» **Extract provided**
+ + + + +

Friday, September 22, 2017

New avenues, new inner perspective

So there I was, sitting in the communal lounge area of a New York City hotel. The lobby was filled with chit chat, microwave beeps, and reverberated sound effects of the nearby TV. I made small talk with a few other guests. On the table before me was my laptop, a cup of coffee, and some dinner purchased from around the block. Easily I was typing away code. It was a very comfortable environment; a fresh ambiance with beneficial distractions.

I picked up my approved visa the following morning and stopped in to visit the inside of the United Nations and several shops, between first and second avenue. I was a newcomer to that part of the city. Google Fit recorded over 20 miles walked, where I definitely "stopped to smell the roses" along the way. I allowed my feet to rest while riding on public transit back home to Pennsylvania with my laptop open, and fingers typing away Unity scripts.

Monday, August 28, 2017

Pizza Bot

This next project 16 will be a small arcade style shooter for mobile phones! Control a flying bot that is on a quest to deliver a pizza! Sounds easy enough..? But other competing corporations have deployed their own drones to intervene an otherwise simple task. There will be three bosses and continuous play for competitive high scores.


In-game shop interface

Spine for all animation

Clip Studio for all the art


This game is written in C# using Visual Studio Code which I really like for being lightweight and powerful. Unity is component driven, and I forced myself to embrace the paradigm. It gets easier to implement additional enemies because it is just a matter of dragging and dropping existing components from my library. Also tiny bits of polish like spasm animations and fades can be easily sprinkled on arbitrary game objects.

This small mobile game is serving as a great learning experience for my next ambitious title. Still, despite all the newness, it does not take long until it just becomes a familiar environment, and a huge mountain of work.

I had been using Adobe Animate for HTML5 and CocoonJS to package the web games as apps. It works, but seems like a precarious setup; I am weary of support on particular phones. I wanted to play it safer with Unity - a more recognized and well-funded engine that now has a more stable HTML5 export option, with direct support to build native apps.

+ + + + +

» **Input data**
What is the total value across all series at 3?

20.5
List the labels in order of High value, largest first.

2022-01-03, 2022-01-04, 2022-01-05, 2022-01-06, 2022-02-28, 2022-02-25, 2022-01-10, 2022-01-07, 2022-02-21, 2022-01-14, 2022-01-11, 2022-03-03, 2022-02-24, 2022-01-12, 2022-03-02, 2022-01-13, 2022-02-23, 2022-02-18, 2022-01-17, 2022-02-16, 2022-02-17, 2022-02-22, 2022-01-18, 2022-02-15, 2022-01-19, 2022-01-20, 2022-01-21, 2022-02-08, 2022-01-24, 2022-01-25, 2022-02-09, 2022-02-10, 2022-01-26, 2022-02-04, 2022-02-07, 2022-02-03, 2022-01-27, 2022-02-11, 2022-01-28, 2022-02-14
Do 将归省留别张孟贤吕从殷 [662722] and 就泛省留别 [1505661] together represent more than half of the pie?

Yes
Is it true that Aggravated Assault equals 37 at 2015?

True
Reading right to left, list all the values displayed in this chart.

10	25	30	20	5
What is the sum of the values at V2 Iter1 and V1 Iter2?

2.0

+ + + + +

» **Problem requirements**
According to the blog excerpt above, why did the writer switch from Adobe Animate with CocoonJS to Unity? Answer in one to three sentences.

» **Task result**
The Adobe Animate and CocoonJS setup worked but seemed precarious, and the writer was wary of how well it was supported on particular phones. Unity was the safer choice because it is a more recognized and well-funded engine. It now has a more stable HTML5 export option and can build native apps directly.